Он поднялся, склонился, поцеловал кисть её правой руки, поцелуями покрыл её тонкие персты. Затем предложил ей руку. Она подала свою и поднялась со стула. Её чуть-чуть пошатывало.
– Голова кружится, – устало произнесла она, туша папиросу в остатках шампанского в бокале.
Ротмистр нежно охватил её талию. Её правая легла ему на золотой погон. Так она смогла опереться на него. Не спеша он повёл её к выходу. За парадным входом в ресторацию благоухал южный, закатный вечер. На улице после дымного, прокуренного ресторана их овеяло и освежило соленым морским ветерком. Грозный, величественный, седой Севастополь отходил ко сну. Где-то со стороны Южной бухты доносился то шум корабельных винтов, то отдалённый грохот якорной цепи, то треск лебёдки, то какие-то другие, неясные звуки, характерные только для приморских городов, располагавших большой гаванью с множеством кораблей и пароходов. Борис позвал извозчика. Тот явился из наступающей синевы, верно где-то рядом ожидал подгулявших пассажиров. Осадил коня, остановил коляску напротив «парочки». Они уселись, и извозчик повёз их по указанному адресу на Георгиевскую балку.

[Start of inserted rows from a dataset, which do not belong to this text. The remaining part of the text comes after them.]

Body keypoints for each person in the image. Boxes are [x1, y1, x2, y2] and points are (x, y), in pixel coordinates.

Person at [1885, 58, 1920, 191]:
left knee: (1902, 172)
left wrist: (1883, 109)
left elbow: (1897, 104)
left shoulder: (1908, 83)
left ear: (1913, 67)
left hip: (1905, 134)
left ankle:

Когда они поднялись на второй этаж, и он закрыл за собой дверь, повернув ключом в замке изнутри квартиры, она обернулась к нему и скинула шляпку и меховую чернобурую накидку на пол. Он же начал быстро расстёгивать ремень и портупею, с притороченной к ним кавалерийской шашкой и кобурой с револьвером. Тем временем она сама стала расстёгивать свою полупрозрачную блузу. Тут они ринулись друг к другу и слились в длительном поцелуе. Следом он начал лобзать её шею и срывать с неё длинную узкую юбку. Она была послушна и своими движениями помогала ему. Его воинская форма и её гардероб разлетались по всей комнате, падая на стулья, на стол, на пол. В экстазе он успел раздеться до голого торса, стянул сапоги, оставаясь в нижнем белье. Она же оказалась почти нагой, и оставалась в одних чулках. Он подхватил её, такую доступную и желанную и понёс на руках в постель.
Потом в постели она охватила его за пояс своими скрещенными ногами, словно не желая выпускать из своих сказочных объятий и пут. Он успевал лобзать перси, шею, бёдра и, казалось, пил её, как дорогое дивное вино. Она бесконечно то стонала, то стенала в экстазе их любовного совокупления. Их безумной страсти казалось не было конца. Она извивалась и билась в его объятиях, расцарапывая его спину и плечи ногтями. Ему порой чудилось, что он в бесконечном и сладострастном, но жестоком и смертельном бою залёг в окопе и шлёт врагу в исступлении пулемётные очереди одну за другой, что осколки от взрывов ранят его сверху.